We have 196 members at present. In the past 39 years we, as a church, have had our dark and gloomy days as well as our bright ones; but through it all we have been led by the strong arm of the Almighty; and God has been with us in all our troubles and owned the labors and answered the prayers of his servants. Many have fallen by death, but other s have been raised up to take their places and the work has gone on. And now, dear friends, this is no time to stop; we are still to go on and do with our might what our hands find to do, knowing that when we are called to our account others will be found to take our places. Let us then seek to be about our Father’s business, knowing that if we continue faithful to the end we shall enter into his joy.

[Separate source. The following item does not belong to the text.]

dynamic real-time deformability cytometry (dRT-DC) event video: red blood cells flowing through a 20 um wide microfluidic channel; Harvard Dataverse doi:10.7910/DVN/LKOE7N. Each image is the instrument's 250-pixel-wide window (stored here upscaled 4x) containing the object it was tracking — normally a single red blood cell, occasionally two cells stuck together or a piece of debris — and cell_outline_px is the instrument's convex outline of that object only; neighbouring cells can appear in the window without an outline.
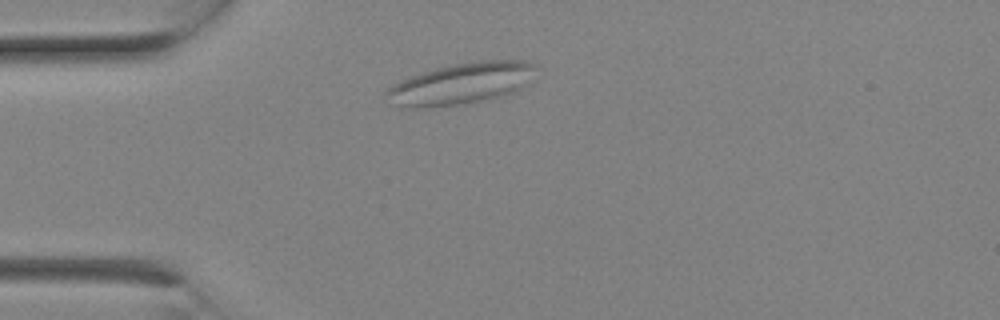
{"species": "Egyptian fruit bat (a non-hibernating species)", "species_latin": "Rousettus aegyptiacus", "temperature_condition": "room temperature", "stored_images_in_passage": 1, "camera_frame_rate_fps": 3000, "um_per_image_px": 0.085, "animal": {"sex": "female"}, "frame": {"image": 1, "passage_image": 1, "time_ms": 0.0, "image_size_px": [1000, 320], "cell_outline_px": [[536, 64], [524, 84], [520, 88], [504, 96], [488, 100], [464, 104], [432, 108], [400, 108], [384, 96], [384, 92], [388, 88], [400, 80], [424, 72], [452, 64], [480, 60], [528, 60]], "centroid_in_image_um": [39.14, 7.13], "position_along_channel_um": 45.9, "area_um2": 36.07}}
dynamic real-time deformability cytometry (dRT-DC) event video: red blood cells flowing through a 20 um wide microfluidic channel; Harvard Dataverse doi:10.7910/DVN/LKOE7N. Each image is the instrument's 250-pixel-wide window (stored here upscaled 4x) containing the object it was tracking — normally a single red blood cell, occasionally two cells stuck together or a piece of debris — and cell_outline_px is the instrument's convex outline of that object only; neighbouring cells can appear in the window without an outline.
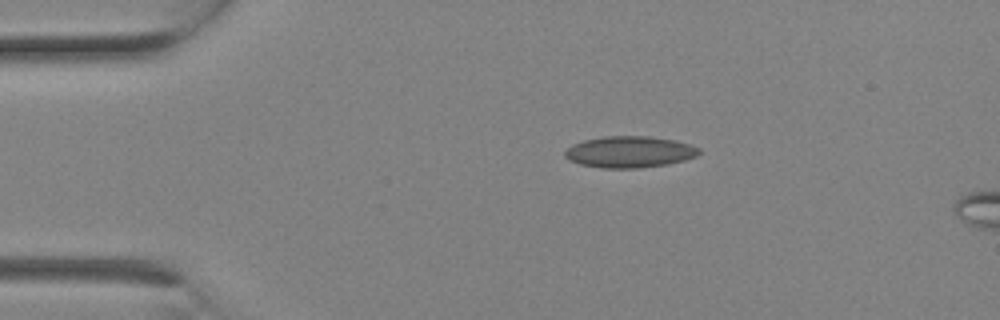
{"species": "Egyptian fruit bat (a non-hibernating species)", "species_latin": "Rousettus aegyptiacus", "temperature_condition": "room temperature", "stored_images_in_passage": 2, "camera_frame_rate_fps": 3000, "um_per_image_px": 0.085, "animal": {"sex": "female"}, "frame": {"image": 1, "passage_image": 1, "time_ms": 0.0, "image_size_px": [1000, 320], "cell_outline_px": [[700, 152], [696, 156], [684, 160], [668, 164], [636, 168], [600, 168], [580, 164], [564, 156], [564, 152], [572, 144], [584, 140], [604, 136], [648, 136], [676, 140], [700, 148]], "centroid_in_image_um": [53.51, 12.91], "position_along_channel_um": 31.5, "area_um2": 24.51}}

How can we promote the cause of the Master best? One way is to always be found in our places in the house of God. Nothing will so discourage the pastor and retard the progress of the work as indifference by the members of the church. Another way is to take pleasure in having our house of worship in good order and comfortable; to this end we must give of our means, and we want to have heaters of some kind put in before another winter; and we women want to have a band in it, so we each one propose to earn one dollar between now and the first of September to assist the brethren in making the arrangement. We hope that every sister in the church will gladly earn a dollar for this project.
THE SUNDAY SCHOOL.
We have at present about 125 members enrolled in our Sunday School with nine teachers. Mrs. L.B. Moore has the little ones, about 35 in number; these are the flowers of the flock. Our pastor has the Bible class. Our present superintendent has the interest of the school at heart, and does a good work, but for what of teachers has to teach a class and can’t give as much time to the school as he would like to. We hope the time is not far distant when this can be remedied.
We expend between fifty and sixty dollars every year in helps and papers for the school; this is made up by the collections in the classes; the collection on the first Sabbath in each month we reserve for library purposes and by that means we keep up our library.
I don’t think I can name all the superintendents, as I have no record to turn to, but will name all I remember; Wyatt Hutchison, I. W. Simons, C. H. McCarty, A. W. Halliday, Ezekiel McCollum, Russell Barnes, Prof. Williams, W. K. Gooderl, J. M. Amos.
Our great need is more teachers who are willing to give their time to this work, for we know it is a very important part of church work. It is mainly from the Sunday school that we get our church members; how desirable, then, that they be rightly instructed.
Any now as church and school let us praise God for what he has done for us in the past, and resolve that we will do more for His cause in days to come than we have in days that are past.